The determinants of the different biological activities of progesterone receptors (PRs) vs. glucocorticoid receptors (GRs), which bind to the same DNA sequences, remain poorly understood. The mechanisms by which differential expression of a common target gene can be achieved by PR and GR include unequal agonist steroid concentrations for half maximal induction (EC50) and dissimilar amounts of residual partial agonist activity for antisteroids in addition to the more common changes in total gene induction, or Vmax. Several factors are known to alter some or all of these three parameters for GR-regulated gene induction and some (i.e., the corepressors NCoR and SMRT) modulate the EC50 and partial agonist activity for GR and PR induction of the same gene in opposite directions. The current study demonstrates that other factors known to modulate GR properties (GME, GMEB-2, Ubc9, and STAMP) can also differentially interact with PRs or alter several of the above induction parameters under otherwise identical conditions. These results support the hypothesis that the modulation of EC50, partial agonist activity, and Vmax by a given factor is not limited to one receptor in a specific cell line. Furthermore, the number of factors that unequally modulate PR and GR induction parameters is now greatly expanded, thereby increasing the possible mechanisms for differential gene regulation by PRs vs. GRs.
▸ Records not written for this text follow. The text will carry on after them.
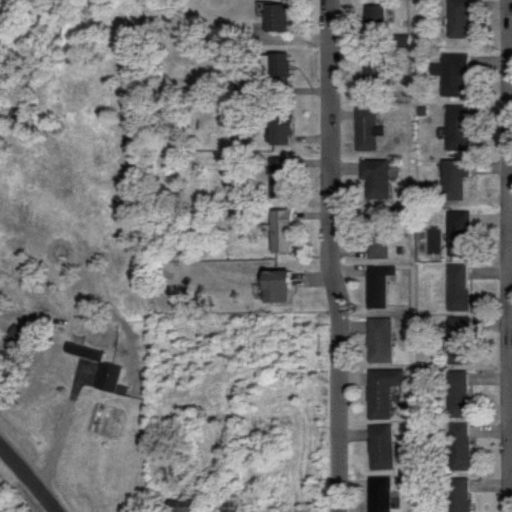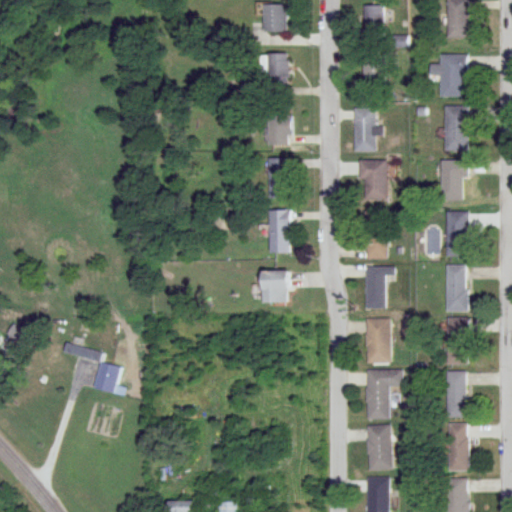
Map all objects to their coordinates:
building: (276, 19)
building: (458, 19)
building: (376, 20)
building: (279, 67)
building: (376, 71)
building: (453, 74)
building: (458, 128)
building: (280, 129)
building: (366, 129)
building: (279, 178)
building: (455, 178)
building: (375, 179)
building: (281, 231)
building: (458, 233)
building: (378, 244)
road: (331, 256)
road: (511, 256)
building: (275, 286)
building: (378, 286)
building: (458, 288)
building: (379, 341)
building: (458, 341)
building: (58, 360)
building: (107, 378)
building: (382, 392)
building: (457, 395)
building: (458, 448)
building: (381, 449)
road: (28, 477)
building: (379, 495)
building: (455, 495)
building: (181, 506)
building: (228, 506)
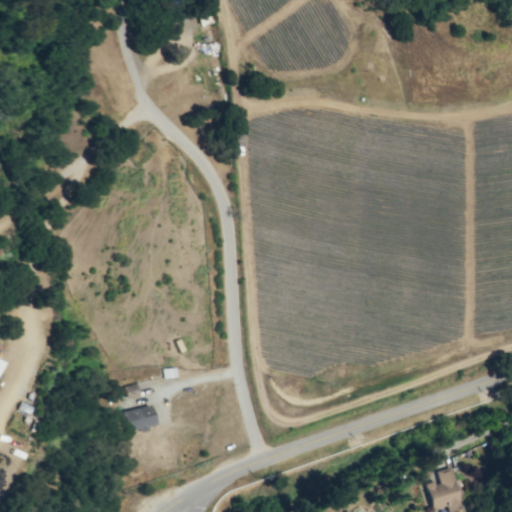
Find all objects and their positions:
road: (128, 55)
crop: (359, 221)
road: (37, 251)
road: (230, 262)
building: (130, 390)
building: (135, 418)
road: (332, 424)
road: (224, 481)
building: (441, 490)
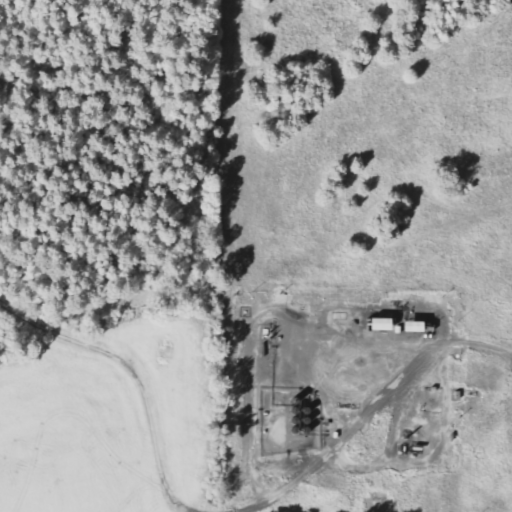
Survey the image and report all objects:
building: (417, 326)
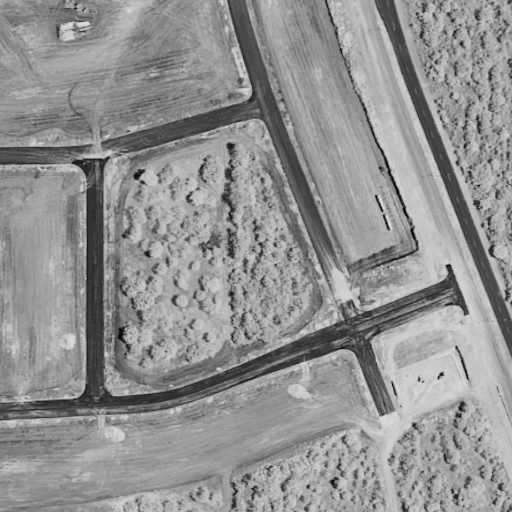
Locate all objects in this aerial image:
road: (135, 142)
road: (446, 169)
road: (434, 199)
road: (326, 257)
road: (95, 279)
road: (239, 372)
road: (378, 497)
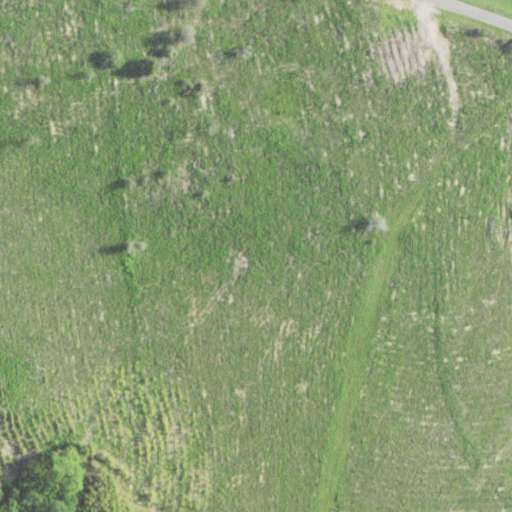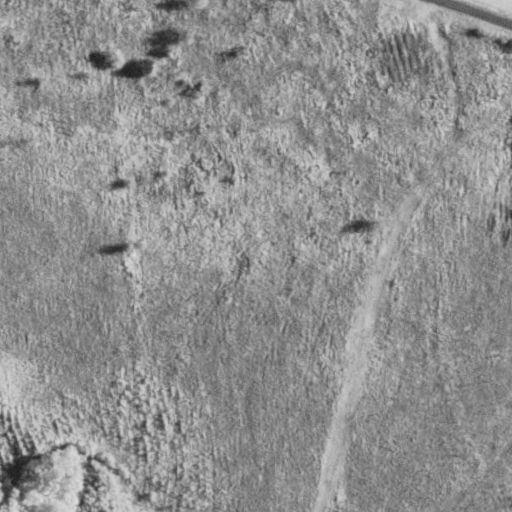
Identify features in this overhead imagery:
road: (475, 12)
An Approach to Greater Specificity for Glucocorticoids.

Glucocorticoid steroids are among the most prescribed drugs each year. Nonetheless, the many undesirable side effects, and lack of selectivity, restrict their greater usage. Research to increase glucocorticoid specificity has spanned many years. These efforts have been hampered by the ability of glucocorticoids to both induce and repress gene transcription and also by the lack of success in defining any predictable properties that control glucocorticoid specificity. Correlations of transcriptional specificity have been observed with changes in steroid structure, receptor and chromatin conformation, DNA sequence for receptor binding, and associated cofactors. However, none of these studies have progressed to the point of being able to offer guidance for increased specificity. We summarize here a mathematical theory that allows a novel and quantifiable approach to increase selectivity. The theory applies to all three major actions of glucocorticoid receptors: induction by agonists, induction by antagonists, and repression by agonists. Simple graphical analysis of competition assays involving any two factors (steroid, chemical, peptide, protein, DNA, etc.) yields information (1) about the kinetically described mechanism of action for each factor at that step where the factor acts in the overall reaction sequence and (2) about the relative position of that step where each factor acts. These two pieces of information uniquely provide direction for increasing the specificity of glucocorticoid action. Consideration of all three modes of action indicate that the most promising approach for increased specificity is to vary the concentrations of those cofactors/pharmaceuticals that act closest to the observed end point. The potential for selectivity is even greater when varying cofactors/pharmaceuticals in conjunction with a select class of antagonists.

How much is enough? Modulation of dose-response curve for steroid receptor-regulated gene expression by changing concentrations of transcription factor.

The position of the dose-response curve for steroid-regulated gene expression determines how much variation in response will accompany the normal physiological changes in circulating steroid. Over the last several years, it has become clear that the concentration of steroid hormone required for half-maximal induction or repression by a given receptor-steroid complex, which is normally called the EC50, is not constant for all responsive genes. Thus, the position of the dose-response curve can change so that a single concentration of steroid produces very different percentages of maximal activity. This, in turn, allows for the differential expression of genes by a common steroid hormone concentration during development, differentiation, and homeostasis. Here we review the variety of factors that influence the EC50 and position of the dose-response curve for steroid hormone receptors, discuss what is known about the mechanisms, and highlight promising areas for future research.